Document source →
━━━━━━━━━━━━━━━━━━━━━━━━━━━━━━
Abbé Bruno Schaeffer

Nouvelle revue CERTITUDES - n°5

Emotion ou connaissance, sentiment ou adhésion de l'intelligence à une réalité accessible, la crise de l'enseignement du catéchisme, issue du Concile Vatican II, s'inscrit tout entière dans ce dilemme.

Aucun observateur, croyant ou incroyant n'échappe au vide de l'enseignement catéchétique rebaptisé catéchèse pour la circonstance. Au centre d'un réseau bien implanté, le Centre National de l'enseignement religieux ne s'en cache pas, il s'agit « d'un renouvellement d'ensemble des formes de foi chrétienne à l'orée d'un âge culturel inédit ». Le but avoué étant selon le père Marié, jésuite « l'engendrement de ce nouveau type d'Eglise que l'époque attend ».

L'ampleur de la crise est sensible jusqu'à l'ignorance du vocabulaire religieux, constaté par les enseignants laïcs. Seul le vocabulaire sportif ou politique s'approprie une partie des mots du langage sacré, pour parler de « Grand Messe » à propos d'un match ou d'un meeting, du « calvaire » d'un joueur ou d'un candidat malheureux. Les exemples sont multiples et l'on peut se demander le sens exact attaché à ces mots profanés.
━━━━━━━━━━━━━━━━━━━━━━━━━━━━━━
Énoncé du problème → Pouvez-vous transcrire intégralement, sans la moindre modification, le texte ci-dessus sur la crise de l'enseignement du catéchisme ?

Matériel source →
━━━━━━━━━━━━━━━━━━━━━━━━━━━━━━
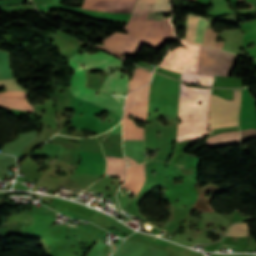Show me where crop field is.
━━━━━━━━━━━━━━━━━━━━━━━━━━━━━━
Corrigé de l'exercice →
Abbé Bruno Schaeffer

Nouvelle revue CERTITUDES - n°5

Emotion ou connaissance, sentiment ou adhésion de l'intelligence à une réalité accessible, la crise de l'enseignement du catéchisme, issue du Concile Vatican II, s'inscrit tout entière dans ce dilemme.

Aucun observateur, croyant ou incroyant n'échappe au vide de l'enseignement catéchétique rebaptisé catéchèse pour la circonstance. Au centre d'un réseau bien implanté, le Centre National de l'enseignement religieux ne s'en cache pas, il s'agit « d'un renouvellement d'ensemble des formes de foi chrétienne à l'orée d'un âge culturel inédit ». Le but avoué étant selon le père Marié, jésuite « l'engendrement de ce nouveau type d'Eglise que l'époque attend ».

L'ampleur de la crise est sensible jusqu'à l'ignorance du vocabulaire religieux, constaté par les enseignants laïcs. Seul le vocabulaire sportif ou politique s'approprie une partie des mots du langage sacré, pour parler de « Grand Messe » à propos d'un match ou d'un meeting, du « calvaire » d'un joueur ou d'un candidat malheureux. Les exemples sont multiples et l'on peut se demander le sens exact attaché à ces mots profanés.